When Marion Barry founded MBSYEP in his first term as the District’s mayor in 1979, he saw the program as an opportunity to support youths transitioning from school to a career. For all youth in America, employment fosters independence and responsibility, which can later support them in their career and other long-term endeavors. The Journal of Public Health Management published that teenage work experience leads to development, adding to resume building and leading to higher-paying careers.
In appropriate jobs, youth get the opportunity to develop confidence in their abilities. Leah Frerichs said in her research that often underprivileged youth are forgotten in employment and internship opportunities. MBSYEP gives this overlooked population a chance to gain valuable work experience.
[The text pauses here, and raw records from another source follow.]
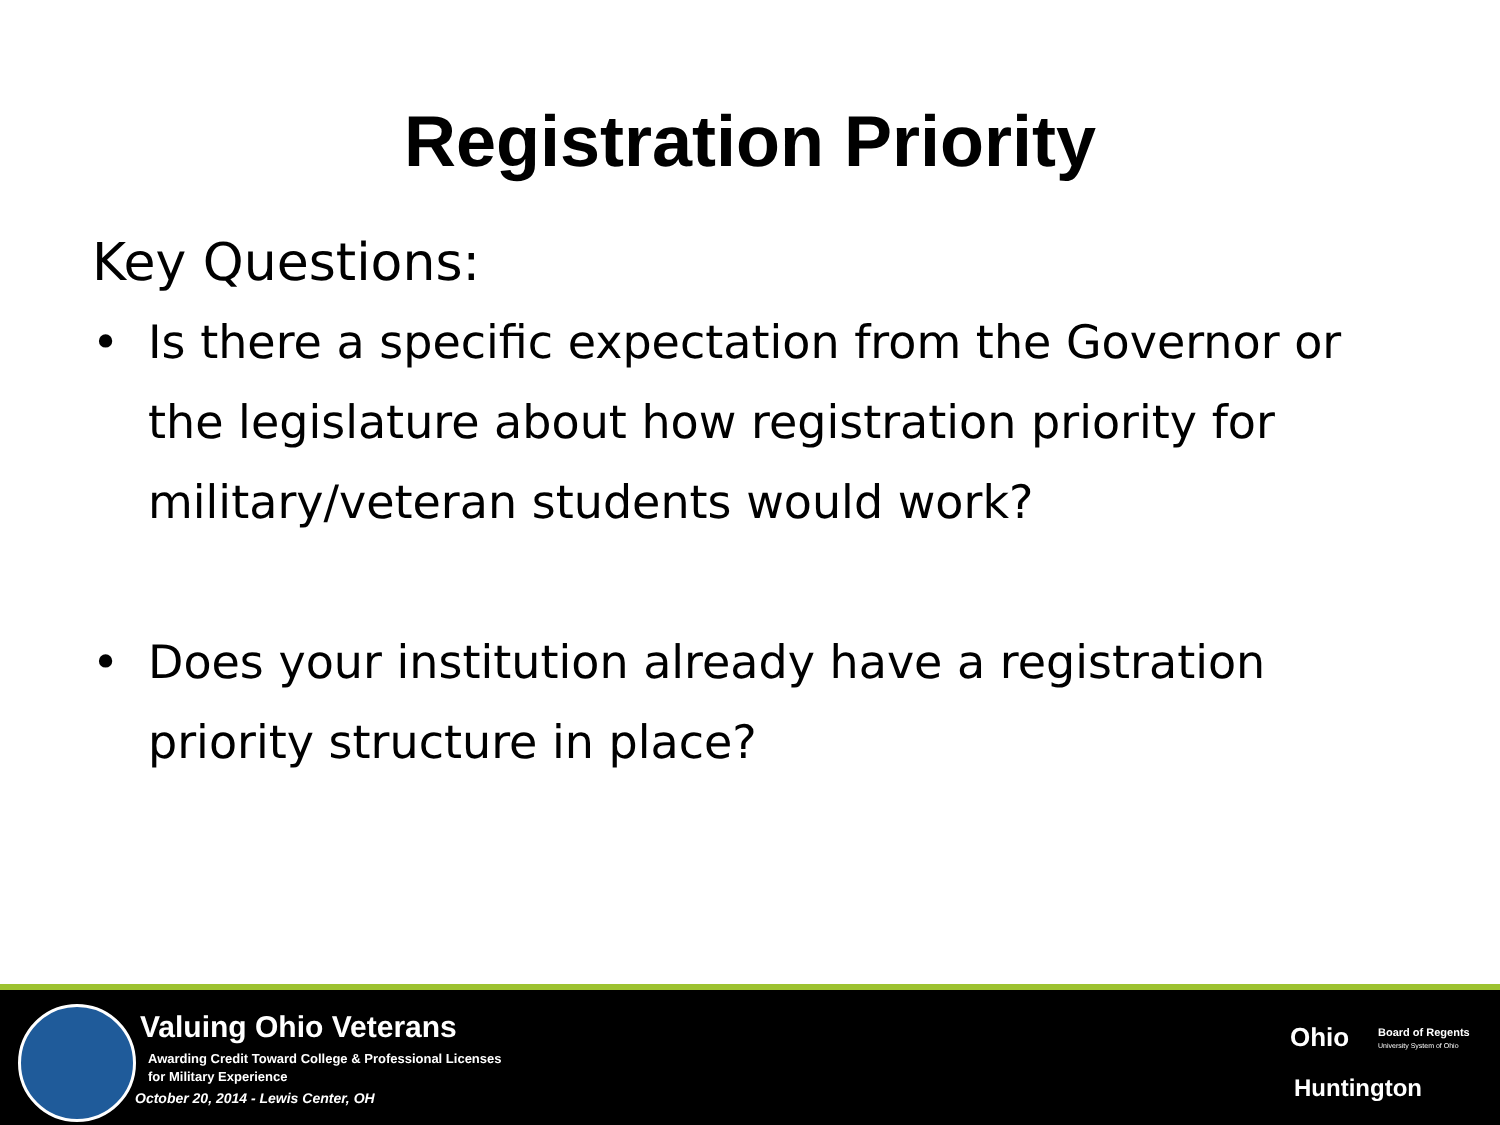Registration Priority
Key Questions:
• Is there a specific expectation from the Governor or the legislature about how registration priority for military/veteran students would work?
• Does your institution already have a registration priority structure in place?
Valuing Ohio Veterans
Awarding Credit Toward College & Professional Licenses
for Military Experience
October 20, 2014 - Lewis Center, OH
Ohio
Board of Regents
University System of Ohio
Huntington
The program works with 11 D.C. high schools – Eastern, H.D. Woodson, Anacostia, Ballou, Cesar Chavez, Columbia Heights, Roosevelt, Cardozo, Ron Brown, Dunbar and McKinley Tech– to reach disadvantaged youth.
Though there are obvious benefits to the program for participants learning workforce skills, there has been no concrete proof that summer youth employment is the answer to rising gun violence as many local leaders claim.
David Muhammed, Executive Director of the National Institute of Criminal Justice Reform, fears that summer youth employment gets a bad rep because of this. “If you’re saying that the answer to youth gun violence is summer youth employment, you are incorrect,” Muhammed said.
“Summer youth employment is violence prevention, not an alternative to public policy or legislation.” Muhammed believes that MBSYEP has given hundreds of thousands of disadvantaged youth rewarding opportunities, which deserves to be celebrated, but this by itself will not put an end to youth gun violence.
MBSYEP aims to develop youth through employment and shadowing of professionals. Given that it has over 10,000 participants yearly, it is difficult to track their long-term outcomes. However, according to MBSYEP, the program is keeping the youth out of trouble and financing their spending. In a 2020 MBSYEP Report, up to 13.3% past participants come back the following summer, with over 9,939 participants working at least an hour; that’s an hour where these youth are off of the streets and are supervised by D.C. professionals.
Though MBSYEP gives a range of opportunities, in terms of hours worked and in job sectors, participants are less likely to partake in gun violence when they are earning a wage. In the country, MBSYEP is the first program to give youth a wage. With youth earning up to $17 per hour, local businesses have reported a boost in their economy. In 2019, there was a gross payroll of over $9 million, 21.9% of which was for food and transportation. Participating youth additionally reported that a percentage of their earned wages were allocated for secondary education funds and for their parents or family.
Despite these benchmarks, there is frustration over the summer program and doubts of whether it is cost-effective for the District. Over the years, the budget for the program has doubled. This year, the Department of Employment Services allocated $21 million to the program, though there has not been any public record of how the fund is being budgeted or how participants get paid. The MBSYEP Office declined to comment on this.
When speaking with Khat, she believed that the cost was appropriate for MBSYEP. In High School, Khat was homeless. She shared that without MBSYEP, she would not have been able to support her and her mother. One cannot put a price when it comes to the service and hands-on experience. “It keeps peers my age busy as well. When you’re idle and don’t have any activity to do, you can get in trouble” she said.